The arbitrary logic and aggressive-but-capricious enforcement are partly in the nature of the task. There are hundreds of stations each programming hundreds of hours a week, and even this FCC finds it impossible to make absolute rules. Yet I wouldn’t be surprised if the new powers-that-be have decided that this policy of selective, even random fines is the most cost-effective way to scare the industry into self-censorship. That’s certainly the effect. Days after the FCC fines this spring, the WB trimmed racy scenes from The Bedford Diaries that the network’s censors had already approved. “They panicked,” a top executive at another network told me. “It’s really unfortunate.” At “Studio 360,” the public-radio show I host, we had a staff legal tutorial after the latest FCC rulings: The lawyer’s basic advice was to start letting him vet anything anyone had any question about—such as the Irish curses from the Broadway play The Lieutenant of Inishmore, which we bleeped.

The FCC claims its new hard line is a response to a widespread outcry. “We used to receive indecency complaints by the hundreds,” Martin says. “Now they come in by the hundreds of thousands.” But that’s because of e-mail, and in 2004, the FCC began counting every e-mailed complaint individually, which gives the echo-chamber campaigns organized by Martin’s Christian-right allies an artificial salience.

However, modern technology has also fundamentally undermined the enforcement system: The FCC doesn’t exercise jurisdiction over TV shows produced only for cable, which now constitutes a majority of our TV diet. This riles the censoring class. Even as they are nominally triumphant, their control is slipping away. Thus they now want Congress to restore the FCC’s power to regulate all TV and radio content, no matter how it comes into the box.

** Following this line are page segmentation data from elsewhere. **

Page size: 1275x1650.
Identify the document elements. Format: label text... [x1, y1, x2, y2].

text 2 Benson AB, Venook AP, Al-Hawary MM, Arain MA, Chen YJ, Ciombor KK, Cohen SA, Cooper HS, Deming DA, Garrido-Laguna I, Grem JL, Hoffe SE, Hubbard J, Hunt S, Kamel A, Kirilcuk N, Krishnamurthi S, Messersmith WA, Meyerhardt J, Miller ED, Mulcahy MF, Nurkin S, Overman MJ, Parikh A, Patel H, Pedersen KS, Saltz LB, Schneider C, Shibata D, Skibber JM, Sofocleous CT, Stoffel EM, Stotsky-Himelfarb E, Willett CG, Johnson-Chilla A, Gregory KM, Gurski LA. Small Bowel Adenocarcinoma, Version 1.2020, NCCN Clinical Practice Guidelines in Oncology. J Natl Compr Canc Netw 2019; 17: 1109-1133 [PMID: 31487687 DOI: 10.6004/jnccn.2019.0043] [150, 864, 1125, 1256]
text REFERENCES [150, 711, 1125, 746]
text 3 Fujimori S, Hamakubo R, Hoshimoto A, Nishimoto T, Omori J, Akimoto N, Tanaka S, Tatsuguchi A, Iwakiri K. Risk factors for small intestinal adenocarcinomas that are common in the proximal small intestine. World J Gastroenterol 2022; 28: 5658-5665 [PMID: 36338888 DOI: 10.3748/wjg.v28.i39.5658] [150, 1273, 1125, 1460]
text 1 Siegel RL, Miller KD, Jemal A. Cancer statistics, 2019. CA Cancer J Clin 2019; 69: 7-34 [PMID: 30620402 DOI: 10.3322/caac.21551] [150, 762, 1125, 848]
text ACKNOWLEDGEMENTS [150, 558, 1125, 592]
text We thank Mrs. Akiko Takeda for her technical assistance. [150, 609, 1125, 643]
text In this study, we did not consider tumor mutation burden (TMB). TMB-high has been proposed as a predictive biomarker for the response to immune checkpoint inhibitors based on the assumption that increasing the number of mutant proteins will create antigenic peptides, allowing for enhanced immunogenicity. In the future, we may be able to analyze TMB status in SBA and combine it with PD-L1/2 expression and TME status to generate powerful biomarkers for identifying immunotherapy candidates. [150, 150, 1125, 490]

And the key members of Congress are apparently willing. “I think we can put restrictions on cable,” says Ted Stevens, the chairman of the Senate committee that oversees the FCC. “I intend to do my best to push that.” Joe Barton, his counterpart in the House, is onboard, too. If “my grandson can click and watch a channel, whether it’s satellite, over-the-air, or cable,” he says, “the same rules in terms of decency should apply.”

The problem is that the right-wingers are right about the double standard. Cable programming today is no less “uniquely pervasive” than TV and radio were in 1978, when the Supreme Court posited that fact as the underpinning of the FCC’s right to ban naughty words. (If the Supreme Court decides in favor of expanding the FCC’s decency purview, I can easily imagine the commissioners fining South Park into oblivion, for instance, and prohibiting the premeditated words bleeped every night on The Daily Show.) So: Do we regulate TV content in the 21st century or not? This is the awkward, all-or-nothing constitutional question toward which the networks’ new litigation seems headed. And I’d say no, give it up, trust freedom, embrace technology. For the 14 percent of people who still watch old-fashioned over-the-air broadcasts, there’s the V-chip, and for most of the rest of us, satellite and digital cable make it easy to block shows or entire channels.